Supose linux-32: the aligment rules say, for example, that doubles (8 Bytes) must be aligned to 4 Bytes. This means that, if we assume 64 Bytes cache blocks (a typical value for modern processors) we can have a double aligned in the 60th position, which mean that this double will be in 2 different cache blocks. It could even happen that both parts of the double were in 2 different cache blocks located in 2 different 4KB pages.

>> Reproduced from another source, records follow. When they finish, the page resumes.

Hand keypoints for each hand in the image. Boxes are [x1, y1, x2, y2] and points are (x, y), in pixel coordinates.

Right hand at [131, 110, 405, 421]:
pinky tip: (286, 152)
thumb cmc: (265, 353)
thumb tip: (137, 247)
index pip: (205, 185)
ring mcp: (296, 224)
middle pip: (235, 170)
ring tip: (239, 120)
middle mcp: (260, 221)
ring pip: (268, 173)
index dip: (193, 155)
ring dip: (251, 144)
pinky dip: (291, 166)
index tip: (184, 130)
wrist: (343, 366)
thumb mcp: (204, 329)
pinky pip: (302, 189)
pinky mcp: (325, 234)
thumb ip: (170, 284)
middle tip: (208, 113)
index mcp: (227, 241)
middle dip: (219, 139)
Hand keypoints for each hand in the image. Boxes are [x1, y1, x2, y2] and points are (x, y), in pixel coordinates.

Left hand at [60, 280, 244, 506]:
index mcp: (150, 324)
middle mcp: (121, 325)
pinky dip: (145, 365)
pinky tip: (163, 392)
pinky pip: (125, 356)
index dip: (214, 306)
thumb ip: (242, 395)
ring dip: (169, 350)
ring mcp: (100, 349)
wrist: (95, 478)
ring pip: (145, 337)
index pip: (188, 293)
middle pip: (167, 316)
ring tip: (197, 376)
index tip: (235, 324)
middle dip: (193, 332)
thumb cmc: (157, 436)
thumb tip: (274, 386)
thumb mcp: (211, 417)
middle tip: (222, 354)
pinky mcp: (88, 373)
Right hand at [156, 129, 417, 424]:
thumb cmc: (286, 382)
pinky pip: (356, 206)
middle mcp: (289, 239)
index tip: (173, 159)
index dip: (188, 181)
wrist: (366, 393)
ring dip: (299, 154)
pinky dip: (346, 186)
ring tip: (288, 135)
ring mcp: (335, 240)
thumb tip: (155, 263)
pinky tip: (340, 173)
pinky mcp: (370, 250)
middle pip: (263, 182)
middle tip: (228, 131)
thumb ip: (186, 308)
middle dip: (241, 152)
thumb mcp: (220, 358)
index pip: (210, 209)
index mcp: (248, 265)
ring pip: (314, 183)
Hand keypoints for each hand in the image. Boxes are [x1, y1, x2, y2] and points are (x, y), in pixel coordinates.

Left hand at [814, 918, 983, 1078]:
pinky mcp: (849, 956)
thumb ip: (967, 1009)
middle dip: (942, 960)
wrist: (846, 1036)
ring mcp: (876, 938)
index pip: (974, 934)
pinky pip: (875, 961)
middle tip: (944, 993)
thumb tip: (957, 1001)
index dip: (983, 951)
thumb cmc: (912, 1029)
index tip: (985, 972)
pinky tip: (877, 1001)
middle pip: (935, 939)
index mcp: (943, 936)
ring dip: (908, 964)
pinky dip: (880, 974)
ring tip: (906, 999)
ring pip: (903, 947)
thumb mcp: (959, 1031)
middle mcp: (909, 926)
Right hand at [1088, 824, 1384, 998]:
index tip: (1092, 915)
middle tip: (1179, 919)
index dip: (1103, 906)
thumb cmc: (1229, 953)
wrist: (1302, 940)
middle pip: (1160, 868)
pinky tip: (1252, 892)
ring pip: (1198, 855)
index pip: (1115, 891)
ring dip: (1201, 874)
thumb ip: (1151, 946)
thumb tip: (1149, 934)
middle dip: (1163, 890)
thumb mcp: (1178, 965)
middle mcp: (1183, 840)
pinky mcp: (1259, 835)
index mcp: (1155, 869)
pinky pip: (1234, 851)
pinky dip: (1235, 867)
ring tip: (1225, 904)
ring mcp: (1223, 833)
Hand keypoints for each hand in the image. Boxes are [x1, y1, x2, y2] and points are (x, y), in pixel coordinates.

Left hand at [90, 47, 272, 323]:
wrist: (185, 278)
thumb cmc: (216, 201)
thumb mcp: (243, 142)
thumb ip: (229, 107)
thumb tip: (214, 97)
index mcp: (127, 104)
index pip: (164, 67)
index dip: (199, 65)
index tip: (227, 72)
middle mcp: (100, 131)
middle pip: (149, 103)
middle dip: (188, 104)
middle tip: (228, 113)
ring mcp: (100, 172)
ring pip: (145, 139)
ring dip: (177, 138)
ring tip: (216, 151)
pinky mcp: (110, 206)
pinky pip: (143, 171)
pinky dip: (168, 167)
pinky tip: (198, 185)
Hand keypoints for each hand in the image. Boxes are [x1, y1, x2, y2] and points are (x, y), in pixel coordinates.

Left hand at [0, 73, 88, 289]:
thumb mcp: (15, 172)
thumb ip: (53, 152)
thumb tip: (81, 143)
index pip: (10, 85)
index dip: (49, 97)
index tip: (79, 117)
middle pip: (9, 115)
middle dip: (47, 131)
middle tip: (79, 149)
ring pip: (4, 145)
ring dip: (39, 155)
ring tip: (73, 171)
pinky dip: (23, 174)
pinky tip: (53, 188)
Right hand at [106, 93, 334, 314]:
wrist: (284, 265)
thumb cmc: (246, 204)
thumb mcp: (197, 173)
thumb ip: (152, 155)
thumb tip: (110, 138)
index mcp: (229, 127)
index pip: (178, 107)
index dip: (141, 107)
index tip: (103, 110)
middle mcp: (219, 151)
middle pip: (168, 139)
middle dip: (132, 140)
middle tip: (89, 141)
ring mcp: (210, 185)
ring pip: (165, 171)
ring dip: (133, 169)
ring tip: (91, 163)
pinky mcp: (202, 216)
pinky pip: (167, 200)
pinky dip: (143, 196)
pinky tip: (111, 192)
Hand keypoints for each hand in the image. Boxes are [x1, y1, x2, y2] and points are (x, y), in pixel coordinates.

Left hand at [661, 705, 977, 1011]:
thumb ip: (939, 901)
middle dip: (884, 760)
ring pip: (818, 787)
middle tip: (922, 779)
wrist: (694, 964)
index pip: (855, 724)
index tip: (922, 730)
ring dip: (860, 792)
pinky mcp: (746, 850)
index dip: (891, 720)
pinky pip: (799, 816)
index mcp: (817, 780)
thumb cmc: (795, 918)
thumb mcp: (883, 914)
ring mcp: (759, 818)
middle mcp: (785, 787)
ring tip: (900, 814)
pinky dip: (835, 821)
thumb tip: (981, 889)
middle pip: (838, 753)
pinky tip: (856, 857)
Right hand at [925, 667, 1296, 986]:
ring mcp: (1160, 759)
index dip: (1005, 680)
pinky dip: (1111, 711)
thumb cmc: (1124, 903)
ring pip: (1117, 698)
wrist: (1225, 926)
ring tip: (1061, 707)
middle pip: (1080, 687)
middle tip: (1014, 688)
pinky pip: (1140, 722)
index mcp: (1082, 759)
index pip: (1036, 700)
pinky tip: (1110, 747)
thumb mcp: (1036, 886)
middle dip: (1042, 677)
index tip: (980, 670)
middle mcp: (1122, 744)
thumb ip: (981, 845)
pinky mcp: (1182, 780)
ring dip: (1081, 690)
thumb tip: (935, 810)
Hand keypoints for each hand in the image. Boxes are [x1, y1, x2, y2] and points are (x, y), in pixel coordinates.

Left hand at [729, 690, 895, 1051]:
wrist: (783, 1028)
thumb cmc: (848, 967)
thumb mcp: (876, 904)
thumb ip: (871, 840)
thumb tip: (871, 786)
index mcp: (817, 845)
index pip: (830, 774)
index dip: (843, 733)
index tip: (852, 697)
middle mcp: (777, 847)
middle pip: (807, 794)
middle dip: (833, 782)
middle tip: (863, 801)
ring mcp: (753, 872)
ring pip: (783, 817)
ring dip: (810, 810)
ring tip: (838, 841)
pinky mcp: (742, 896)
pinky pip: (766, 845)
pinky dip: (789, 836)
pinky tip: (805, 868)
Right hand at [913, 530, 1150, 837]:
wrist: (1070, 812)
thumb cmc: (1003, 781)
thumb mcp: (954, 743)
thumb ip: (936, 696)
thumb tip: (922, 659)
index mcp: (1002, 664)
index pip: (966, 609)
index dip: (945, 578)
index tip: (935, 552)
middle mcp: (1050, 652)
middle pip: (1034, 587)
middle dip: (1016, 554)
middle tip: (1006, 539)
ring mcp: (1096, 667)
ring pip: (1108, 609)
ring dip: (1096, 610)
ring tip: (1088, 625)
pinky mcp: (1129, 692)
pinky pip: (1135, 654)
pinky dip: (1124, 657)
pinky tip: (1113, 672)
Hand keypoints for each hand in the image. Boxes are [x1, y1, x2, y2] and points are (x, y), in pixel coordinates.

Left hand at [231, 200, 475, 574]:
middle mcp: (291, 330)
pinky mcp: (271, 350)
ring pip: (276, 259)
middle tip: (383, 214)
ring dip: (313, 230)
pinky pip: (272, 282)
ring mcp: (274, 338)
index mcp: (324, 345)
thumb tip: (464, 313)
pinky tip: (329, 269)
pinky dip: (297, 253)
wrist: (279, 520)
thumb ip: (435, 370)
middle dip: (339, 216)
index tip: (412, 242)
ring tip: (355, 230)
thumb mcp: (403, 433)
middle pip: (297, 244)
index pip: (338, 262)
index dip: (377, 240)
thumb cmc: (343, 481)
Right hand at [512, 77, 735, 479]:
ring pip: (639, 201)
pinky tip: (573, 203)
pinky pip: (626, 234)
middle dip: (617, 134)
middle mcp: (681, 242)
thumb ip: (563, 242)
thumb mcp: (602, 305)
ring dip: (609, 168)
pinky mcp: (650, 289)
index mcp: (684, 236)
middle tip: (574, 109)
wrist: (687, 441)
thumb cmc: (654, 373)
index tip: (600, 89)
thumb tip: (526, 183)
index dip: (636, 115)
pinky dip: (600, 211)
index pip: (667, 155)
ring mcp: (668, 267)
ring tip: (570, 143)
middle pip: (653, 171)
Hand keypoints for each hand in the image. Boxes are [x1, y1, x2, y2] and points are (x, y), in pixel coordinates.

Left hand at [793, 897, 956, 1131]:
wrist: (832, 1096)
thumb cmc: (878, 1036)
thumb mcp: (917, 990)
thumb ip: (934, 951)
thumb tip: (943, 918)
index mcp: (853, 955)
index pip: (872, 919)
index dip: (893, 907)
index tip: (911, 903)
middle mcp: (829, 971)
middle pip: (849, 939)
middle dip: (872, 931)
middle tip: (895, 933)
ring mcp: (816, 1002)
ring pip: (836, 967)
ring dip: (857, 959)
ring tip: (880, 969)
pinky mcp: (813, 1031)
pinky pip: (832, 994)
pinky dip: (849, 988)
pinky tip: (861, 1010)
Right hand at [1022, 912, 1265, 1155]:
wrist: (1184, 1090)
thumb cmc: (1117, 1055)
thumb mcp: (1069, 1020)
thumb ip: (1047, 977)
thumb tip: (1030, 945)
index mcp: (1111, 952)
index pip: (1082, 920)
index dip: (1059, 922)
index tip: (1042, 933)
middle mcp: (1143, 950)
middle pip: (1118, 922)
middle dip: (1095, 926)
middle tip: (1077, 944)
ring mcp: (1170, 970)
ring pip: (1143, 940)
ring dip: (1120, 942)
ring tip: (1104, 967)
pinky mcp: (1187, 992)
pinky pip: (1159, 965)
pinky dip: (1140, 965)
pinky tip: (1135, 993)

After this brief introduction to put the question in context, I have a couple of doubts:
1- For an assembler programming where we seek maximum performance, it is recommended to prevent these things from happenning by putting alignment directives, right? Or, for any reason that I unknow, making the alignment to make the double in only 1 block doesn't imply any performance change?
2- How will be the store instruction decoded in the in the mentioned case? (supose modern intel microarchitecture). I mean, I know that a normal store x86 instruction is decoded in a micro-fused pair of str-addr and str-data, but in this case where 2 different cache blocks (and maybe even 2 different 4KB pages) are involved, this will be decoded in 2 micro-fused pair of str-addr and str-data (one for the first 4 bytes of the double and another for the last 4 bytes)? Or it will be decoded to a single micro-fused pair but having to do both the str-addr and the str-data twice the work until finally being able to exit the execution port?